The choice of Tshopo province, more specifically the Bengamisa-Yangambi landscape, is based on its inclusion of the Yangambi Biosphere Reserve. The United Nations Educational, Scientific and Cultural Organization (UNESCO) declared Yangambi a biosphere reserve in 1977 [27
]. Thus, to preserve the important biodiversity of the Yangambi reserve, agroforestry systems in the Bengamisa-Yangambi forest landscape should be studied to understand their influence on the conservation of floristic diversity.
This study paid special attention to how distance from Kisangani (The main city in the landscape) and thus the related disturbance and land-use intensity have affected the floristic composition of cocoa agroforests in the forest landscape. The study is based on the hypothesis that native forest cover, disturbance, land-use intensity, and market access influenced floristic composition of cocoa agroforests. We thus recorded floristic composition of cocoa agroforest in four zones of 15 km each, defined along the main road, from Kisangani city to Yangambi forest reserve landscape, via Bengamisa village.

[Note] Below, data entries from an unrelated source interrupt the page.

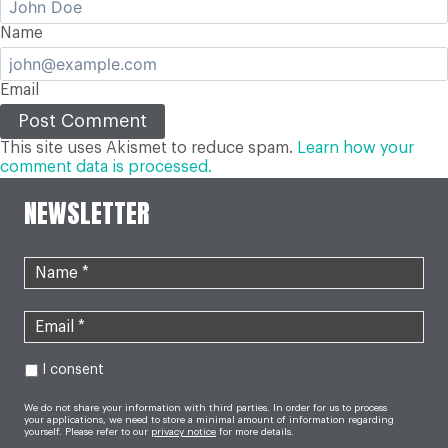
Name
Email
This site uses Akismet to reduce spam.
Learn how your
comment data is processed.
NEWSLETTER
I consent
We do not share your information with third parties. In order for us to process
your applications, we need to store a minimal amount of information regarding
yourself. Please refer to our
privacy notice
for more details.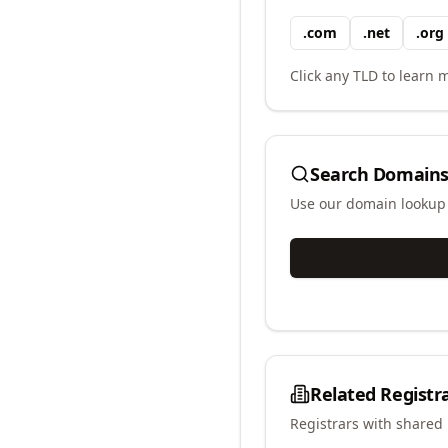
.
com
.
net
.
org
Click any TLD to learn m
Search Domains
Use our domain lookup t
Related Registr
Registrars with shared 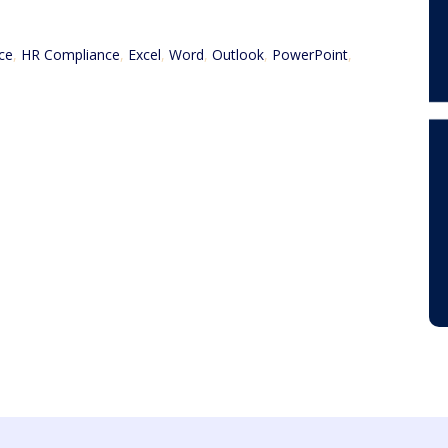
ce
,
HR Compliance
,
Excel
,
Word
,
Outlook
,
PowerPoint
,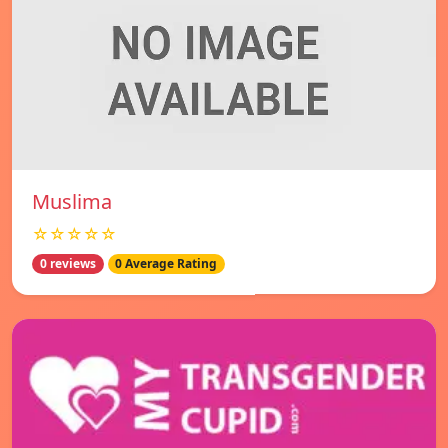
Muslima
☆☆☆☆☆
0 reviews
0 Average Rating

Cocoa trees introduced in the Yangambi-Bengamisa landscape have been associated with other plants in different cocoa agroforests that are part of the current landscape. Although farmers were advised not to keep some trees in the same field as cocoa plants, they have maintained/introduced plants over the last decades that have some function (edible, hosting caterpillars, medicinal, etc.). A multitude of cocoa farming systems could be classified into three main groups: Model F (agroforests in which companion plants (associated with cocoa trees) are dominated by forest species), Model FP (cocoa agroforests in which companion plants (associated with cocoa trees) are split equally between forest species and oil palms), and Model P (cocoa agroforests in which companion plants (associated with cocoa trees) are dominated by oil palms). Such models thus present different options for strengthening the livelihood of farmers, improving biodiversity conservation, and/or defining an appropriate climate change response in Tshopo province and other parts of DRC. Based on the findings of this study, the diversity of cocoa agroforest models offers a variety of options that can be used in the landscapes to search for balance between ecological conservation and farmers livelihoods.
The distance from the city (Kisangani) is a determining factor in the floristic composition (species diversity and plant density) of the cocoa agroforests. The area close to the city is marked by an abundance of oil palms and some edible species, such as avocados and African pear. Areas near the forests are more abundant to forest species for medicinal use.
The findings provide scientific evidence that can be useful in harnessing cocoa agroforest to improve the livelihoods of farmers, conserve biodiversity, and respond to climate change in the Bengamisa-Yangambi landscape and other forest landscapes of DRC.